No doubt fear is a potent motivator and historically has been used successfully by politicians dating back to ancient times. Pericles, Cleon and Cicero would look familiar if appearing today on Meet the Press; little has changed in that arena. Politics is a battlefield, pure and simple. There’s a reason we call our electoral operations campaigns… From more recent history, look at presidential campaign ads from both sides of the aisle:
In 1960, John F. Kennedy accused the Eisenhower administration of being weak, and allowing a dangerous (if nonexistent) missile gap to develop.
In 1964, LBJ ran the famous ‘Daisy’ TV ad painting Goldwater as a warmonger who if elected would lead the U.S. into nuclear war.
In 2004, George W. Bush’s ‘Wolves’ campaign ad voiceover stated “… weakness attracts those who are waiting … to do America harm.”
In 2008, Hillary Clinton’s campaign team ran the “3 a.m. Call” ad whose message was that your innocent, sleeping child’s life is in danger if you don’t vote Hillary.
I’ve read that we are living in the Age of Fear. But it’s hard to imagine that the average person was less fearful a few decades or centuries ago. The 21st century surely offers – on the whole – less fear of hunger and disease, more resources to forecast and/or deal with natural disasters, more effective and reliable sources of safety and protection.

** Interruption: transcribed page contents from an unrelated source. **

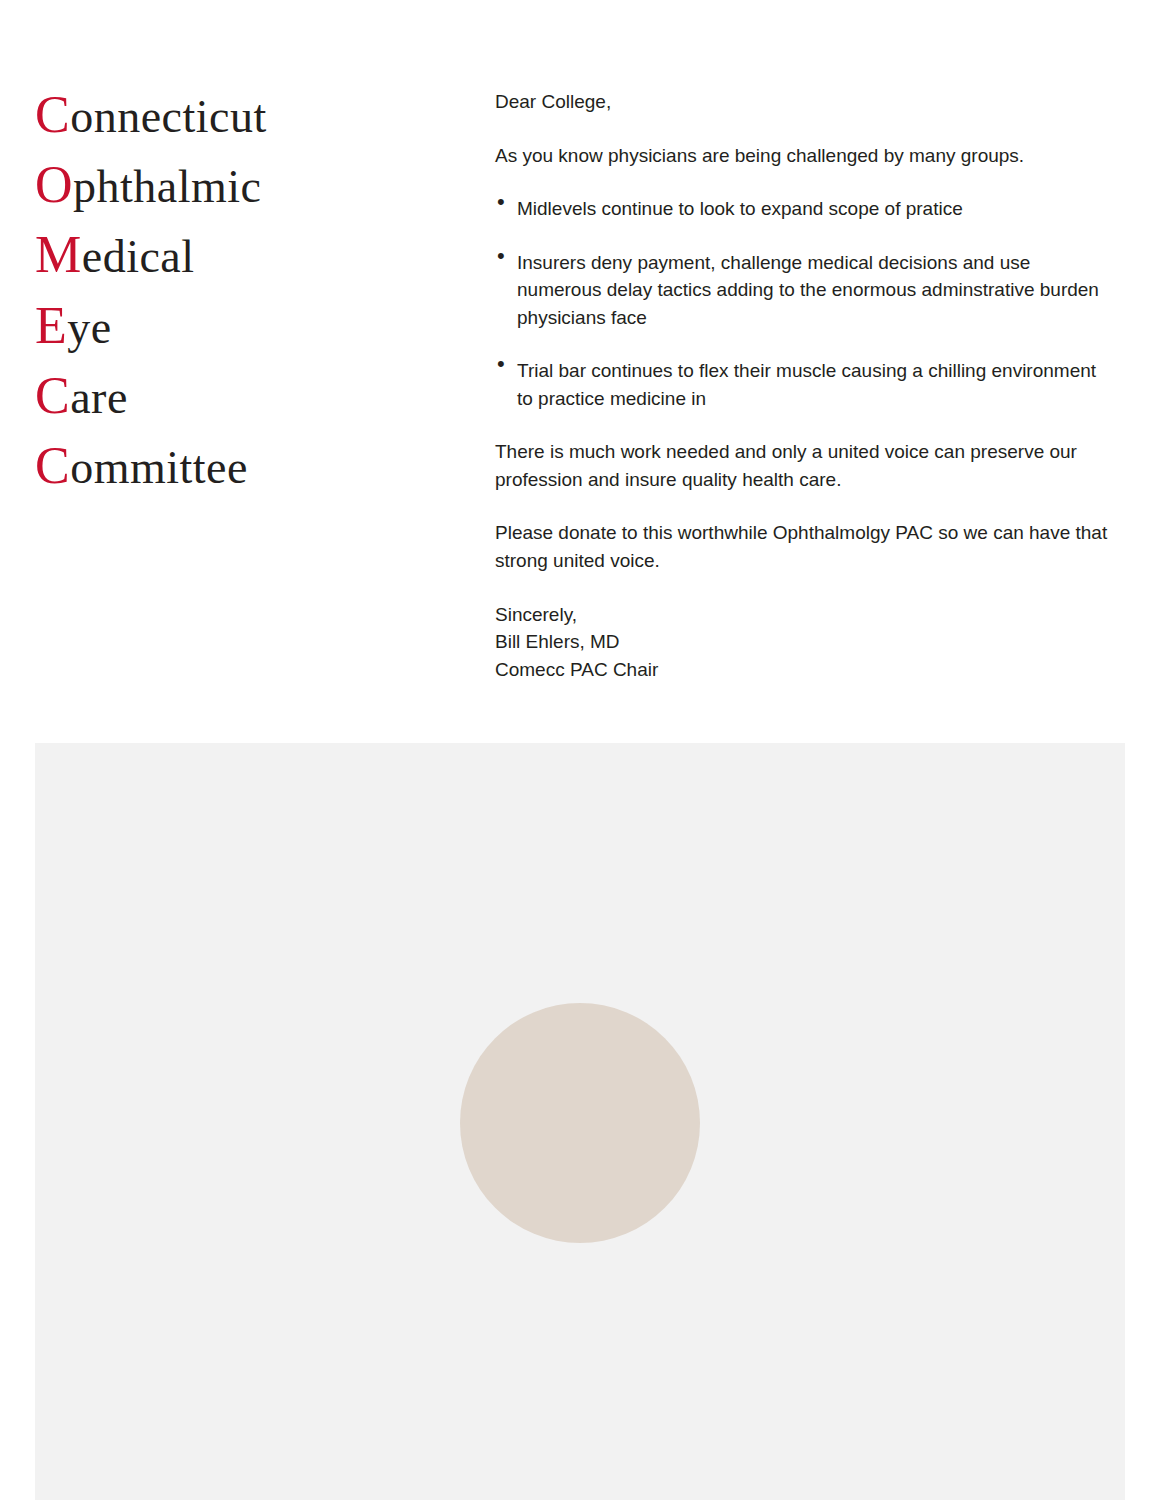Connecticut
Ophthalmic
Medical
Eye
Care
Committee
Dear College,
As you know physicians are being challenged by many groups.
Midlevels continue to look to expand scope of pratice
Insurers deny payment, challenge medical decisions and use numerous delay tactics adding to the enormous adminstrative burden physicians face
Trial bar continues to flex their muscle causing a chilling environment to practice medicine in
There is much work needed and only a united voice can preserve our profession and insure quality health care.
Please donate to this worthwhile Ophthalmolgy PAC so we can have that strong united voice.
Sincerely, Bill Ehlers, MD Comecc PAC Chair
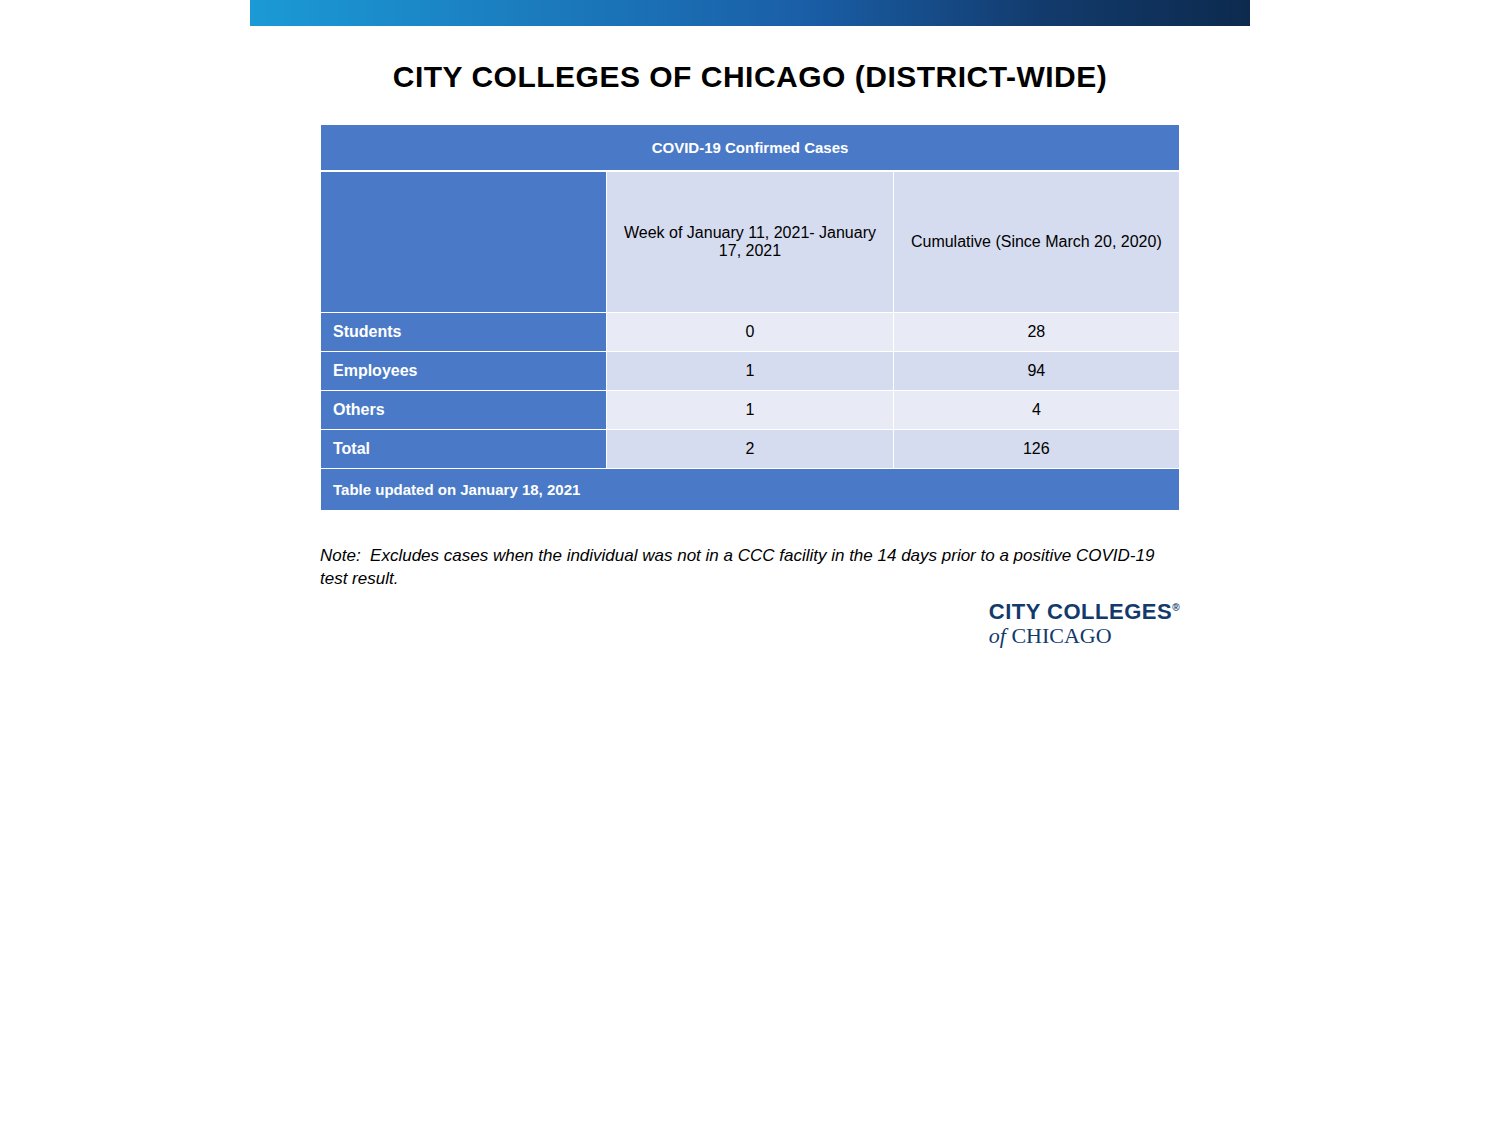CITY COLLEGES OF CHICAGO (DISTRICT-WIDE)
COVID-19 Confirmed Cases
| | Week of January 11, 2021- January 17, 2021 | Cumulative (Since March 20, 2020) |
| --- | --- | --- |
| Students | 0 | 28 |
| Employees | 1 | 94 |
| Others | 1 | 4 |
| Total | 2 | 126 |
| Table updated on January 18, 2021 |
Note: Excludes cases when the individual was not in a CCC facility in the 14 days prior to a positive COVID-19 test result.
CITY COLLEGES®
of CHICAGO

Nonetheless, I don’t advocate abandoning it. Fear has a productive psychological purpose. Indeed, our ability to survive often depends on it. My fear of being late to a meeting gets me out of bed in the morning. My fear of bankruptcy motivates me to work hard. My fear of getting attacked in a dark parking garage makes me super aware of my environment as I walk to my car. There is a difference between fear and panic. Fear that heightens awareness can be useful.
Whether an attack is supported by a State, is perpetrated by a lone wolf, is the result of someone going postal, the world is fraught with crime, violence and craziness. However we label these threats, the possibility of something bad happening almost anywhere, exists. It may not happen, but the fact is, it could. We should neither run in panicked circles, nor sit around hoping for the best. On both an individual level and a national one, there is surely nothing wrong with having a realistic assessment of our enemies and then being as prepared as possible.